Arzt und Recht - OUP 06/2014

Regelleistungsvolumen – medizinisch Notwendiges nicht konstant vergütet: eine Begründung

Rechtsanwalt Dr. Christoph Osmialowski, Fachanwalt für Medizinrecht, Karlsruhe

Einleitung

Die Menge des zur Verteilung an die Vertragsärzte zur Verfügung stehenden Geldes ist begrenzt. Streitig ist, in welcher Höhe diese Menge Geldes von den Krankenkassen zur Verfügung zu stellen und wie diese zu verteilen ist. Es ist naheliegend anzunehmen, dass nach Möglichkeit zumindest die Menge Geldes zur Verfügung zu stellen ist, die für die konstante Vergütung (ohne Abstaffelung) medizinisch notwendiger Leistungen erforderlich ist.

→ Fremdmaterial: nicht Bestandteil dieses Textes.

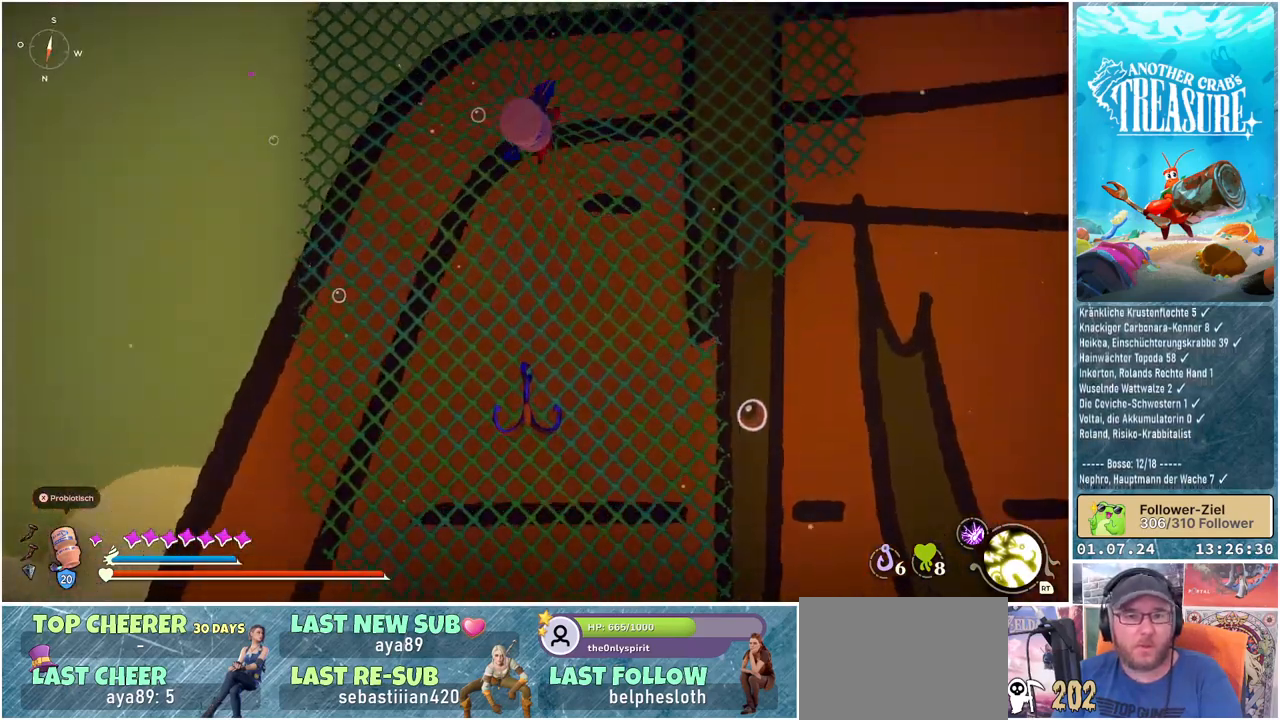
{"buttons": [], "left_stick": "up", "right_stick": "center", "events": []}
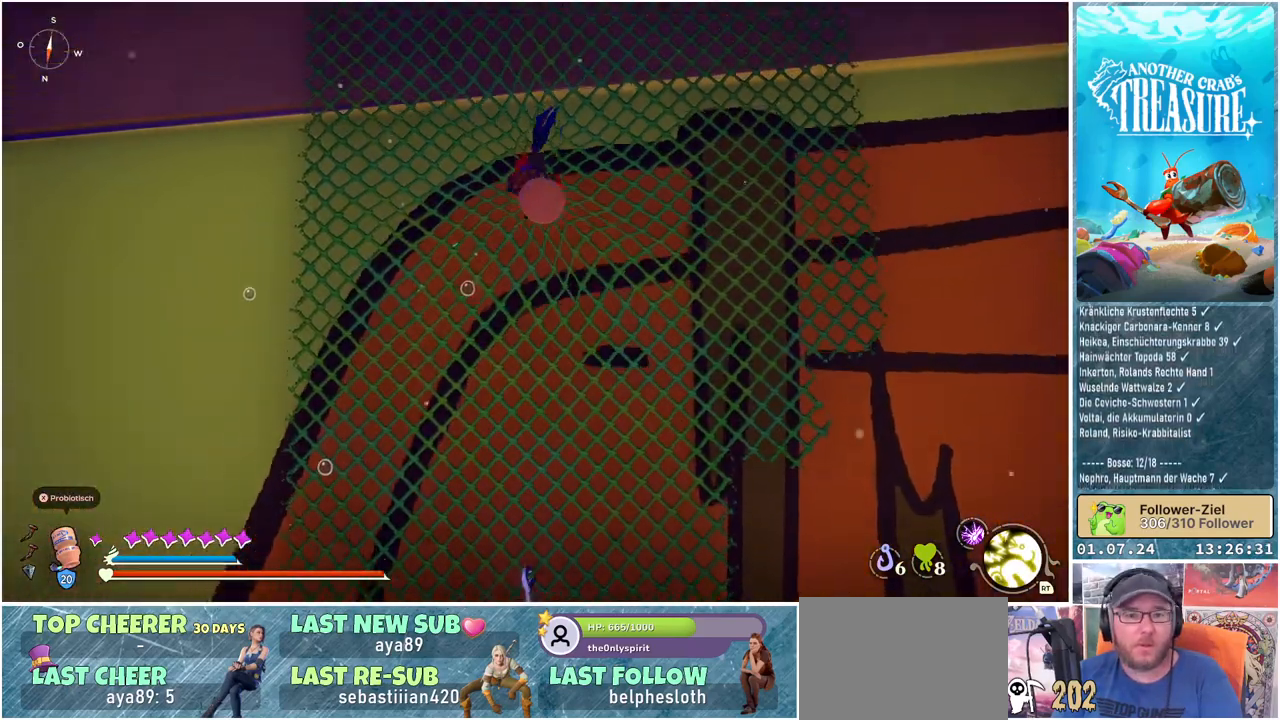
{"buttons": [], "left_stick": "up", "right_stick": "center", "events": []}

Regelleistungsvolumen als Steuerungs- bzw. Budgetierungsinstrument werden seit dem 01.01.2012 durch den maßgeblichen § 87b SGB V n.F. nicht mehr zwingend vorgeschrieben. Die Kassenärztlichen Vereinigungen können bei der Verteilung vielmehr den Verteilungsmaßstab anwenden, der im Benehmen mit den Landesverbänden der Krankenkassen und den Ersatzkassen festgesetzt worden ist. Gleichwohl verwenden Kassenärztliche Vereinigungen in ihren Honorarverteilungsmaßstäben nach wie vor Regelleistungsvolumen als Steuerungs- und Budgetierungsinstrument (vgl. Honorarverteilungsmaßstab der KV Baden-Württemberg in der Beschlussfassung der Vertreterversammlung vom 04.12.2013, gültig ab dem 01.01.2014).

Das im Folgenden dargestellte Urteil des Bundessozialgerichts zur (notwendigen) Höhe des Regelleistungsvolumens gibt eine Begründung zu Fragen, die sich auch viele an der vertragsärztlichen Versorgung teilnehmende Orthopäden und Unfallchirurgen stellen dürften.

Bundessozialgericht,
Urteil vom 11.12.2013,
Az. B 6 KA 6/13 R

Zum Sachverhalt

Im Streit steht die Höhe des dem Kläger zustehenden Regelleistungsvolumens (RLV).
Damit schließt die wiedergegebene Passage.